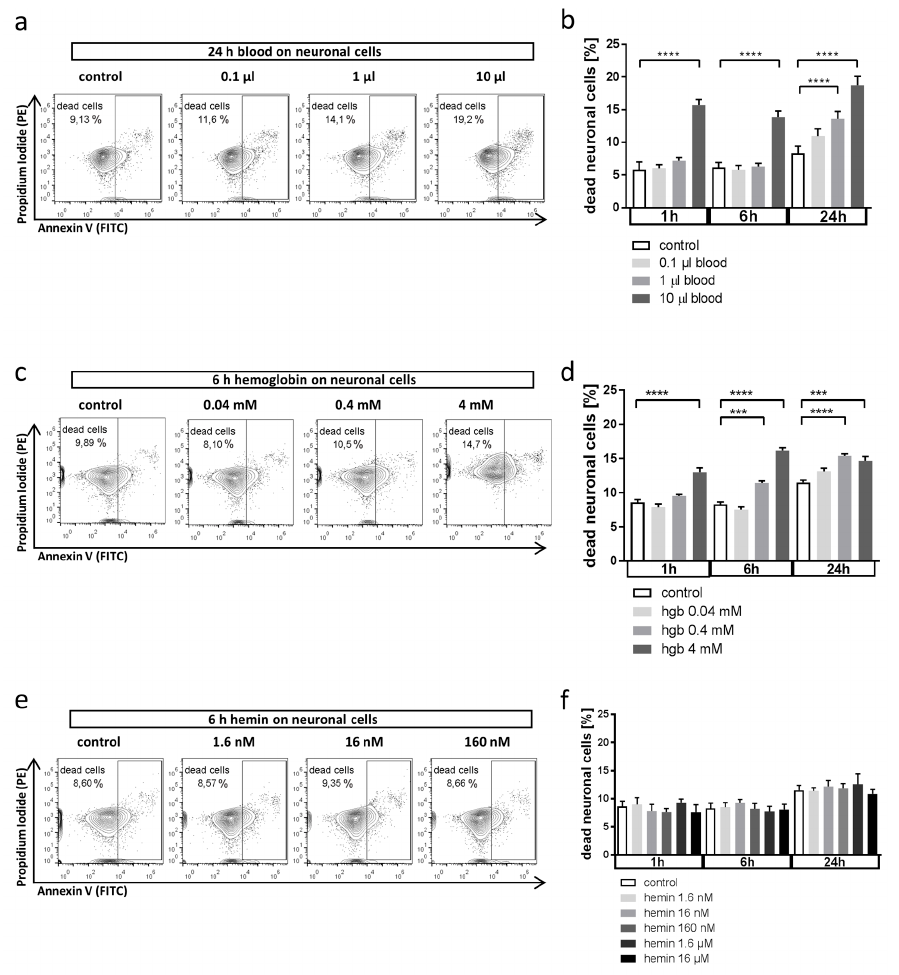
Figure 1. E ff ect of whole blood and erythrocyte components on neuronal cell death. ( a , b ) E ff ect of whole blood incubation on neuronal cell death in HT22 cells in vitro analyzed by flow cytometry after annexin V / PI staining. Cells were exposed to blood at indicated amounts (in 5 mL cell culture medium) and durations before analysis (( a ) representative flow cytometry plots; propidium iodide (PI) was detected in the PE channel and annexin V in the FITC channel; ( b ) quantification as % dead cells from total of n = 6 experiments). **** p < 0.0001 control vs. 10 µ L blood 1 h, **** p < 0.0001 control vs. 10 µ L blood 6 h, **** p < 0.0001 control vs. 1 µ L 24 h, **** p < 0.0001 control vs. 10 µ L 24 h. ( c , d ) E ff ect of hemoglobin exposure on neuronal cell death in HT22 cells in vitro analyzed by flow cytometry after annexin V / PI staining. Cells were exposed to hemoglobin at indicated concentrations corresponding to the volumes of blood used in ( a , b ) (( c ) representative flow cytometry plots; ( d ) quantification as % dead cells from total of n = 6 experiments). **** p < 0.0001 control vs 4 mM hemoglobin 1 h, *** p = 0.0002 control vs. 0.4 mM hemoglobin 6 h, **** p < 0.0001 control vs 4 mM hemoglobin 6 h, **** p < 0.0001 control vs. 0.4 mM hemoglobin 24 h, *** p = 0.0002 control vs 4 mM hemoglobin 24 h. ( e , f ) E ff ect of hemin on neuronal cell death in HT22 cells in vitro analyzed by flow cytometry after annexin V / PI staining. Cells were exposed to hemin at indicated concentrations corresponding to the volumes of blood used in ( a , b ) (( e ) representative flow cytometry plots; ( f ) quantification as % dead cells from total of n = 6 experiments). p = n.s. for all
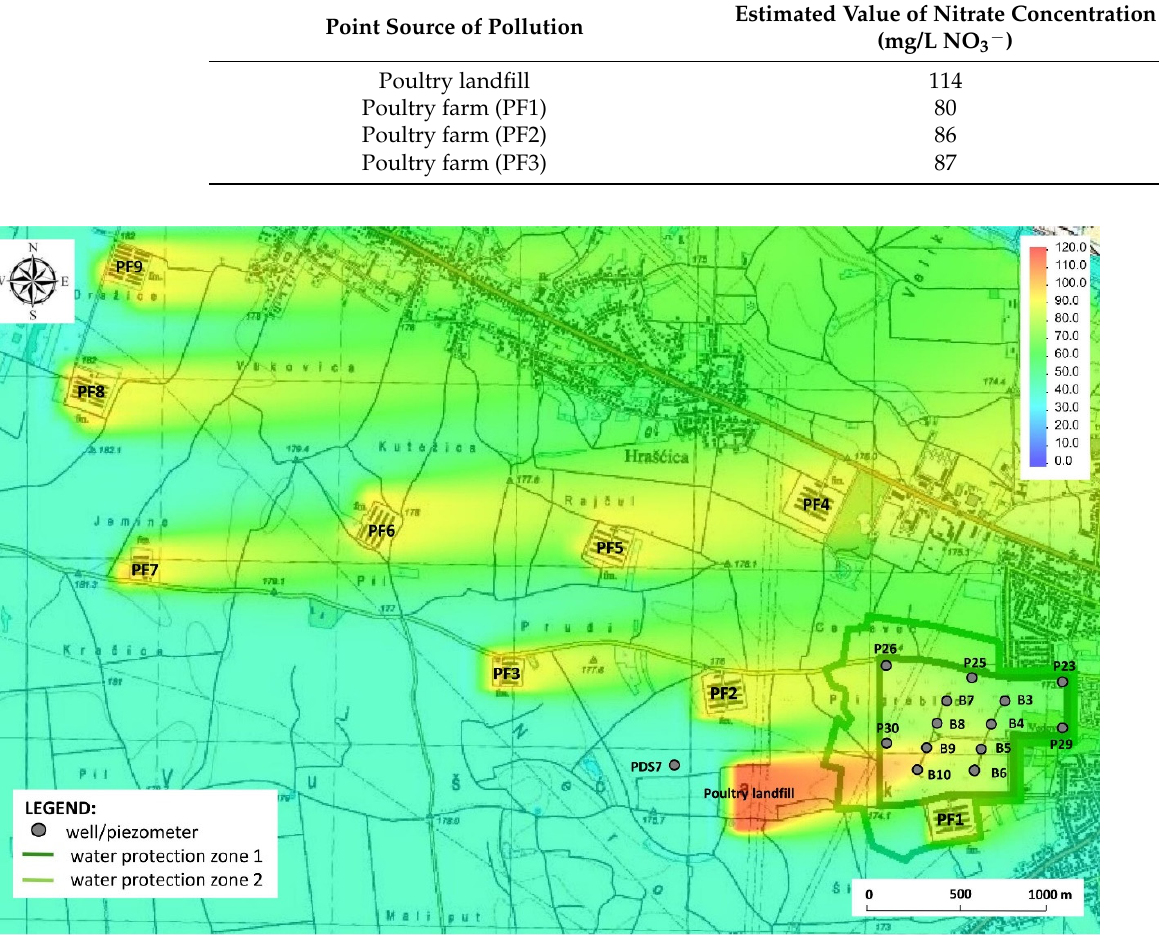
Figure 8. Nitrate pollution propagation by impulse initial conditions—100 days.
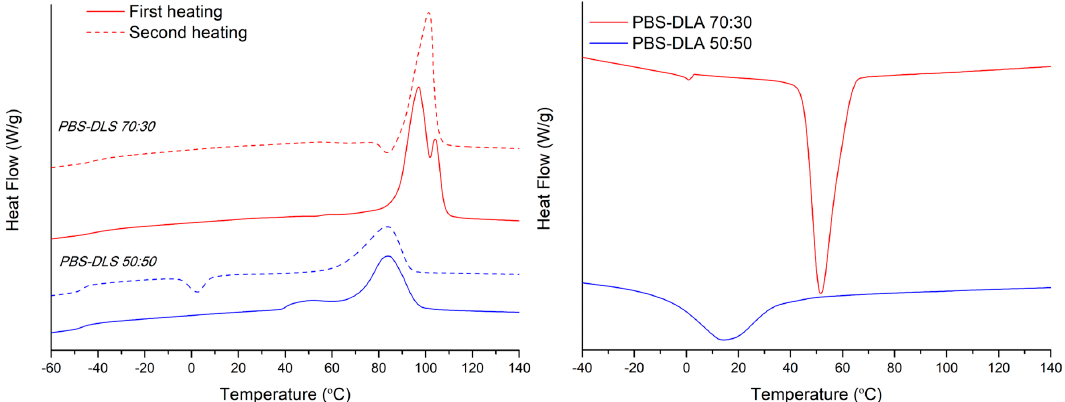
Figure 9. DSC thermograms. Left : first (solid line) and second heating (dashed line) scans of polymer powders (after synthesis) of PBS-DLS 50:50 (blue) and PBS-DLS 70:30 (red) copolymers. Right : cooling scan of polymer powders (after synthesis) PBS-DLS 50:50 (blue) and PBS-DLS 70:30 (red) copolymers.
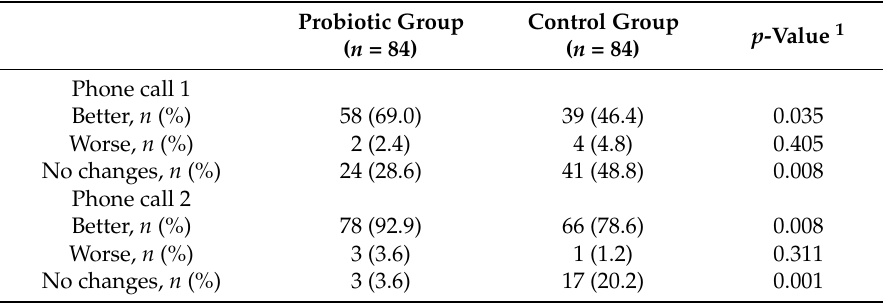
Table 5. Parental impression of colic during the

========

Your copy of the listing should match it exactly, apart from the pictures, which are left out.

**Written response:**
Figure 1. E ff ect of whole blood and erythrocyte components on neuronal cell death. ( a , b ) E ff ect of whole blood incubation on neuronal cell death in HT22 cells in vitro analyzed by flow cytometry after annexin V / PI staining. Cells were exposed to blood at indicated amounts (in 5 mL cell culture medium) and durations before analysis (( a ) representative flow cytometry plots; propidium iodide (PI) was detected in the PE channel and annexin V in the FITC channel; ( b ) quantification as % dead cells from total of n = 6 experiments). **** p < 0.0001 control vs. 10 µ L blood 1 h, **** p < 0.0001 control vs. 10 µ L blood 6 h, **** p < 0.0001 control vs. 1 µ L 24 h, **** p < 0.0001 control vs. 10 µ L 24 h. ( c , d ) E ff ect of hemoglobin exposure on neuronal cell death in HT22 cells in vitro analyzed by flow cytometry after annexin V / PI staining. Cells were exposed to hemoglobin at indicated concentrations corresponding to the volumes of blood used in ( a , b ) (( c ) representative flow cytometry plots; ( d ) quantification as % dead cells from total of n = 6 experiments). **** p < 0.0001 control vs 4 mM hemoglobin 1 h, *** p = 0.0002 control vs. 0.4 mM hemoglobin 6 h, **** p < 0.0001 control vs 4 mM hemoglobin 6 h, **** p < 0.0001 control vs. 0.4 mM hemoglobin 24 h, *** p = 0.0002 control vs 4 mM hemoglobin 24 h. ( e , f ) E ff ect of hemin on neuronal cell death in HT22 cells in vitro analyzed by flow cytometry after annexin V / PI staining. Cells were exposed to hemin at indicated concentrations corresponding to the volumes of blood used in ( a , b ) (( e ) representative flow cytometry plots; ( f ) quantification as % dead cells from total of n = 6 experiments). p = n.s. for all
Figure 8. Nitrate pollution propagation by impulse initial conditions—100 days.
Figure 9. DSC thermograms. Left : first (solid line) and second heating (dashed line) scans of polymer powders (after synthesis) of PBS-DLS 50:50 (blue) and PBS-DLS 70:30 (red) copolymers. Right : cooling scan of polymer powders (after synthesis) PBS-DLS 50:50 (blue) and PBS-DLS 70:30 (red) copolymers.
Table 5. Parental impression of colic during the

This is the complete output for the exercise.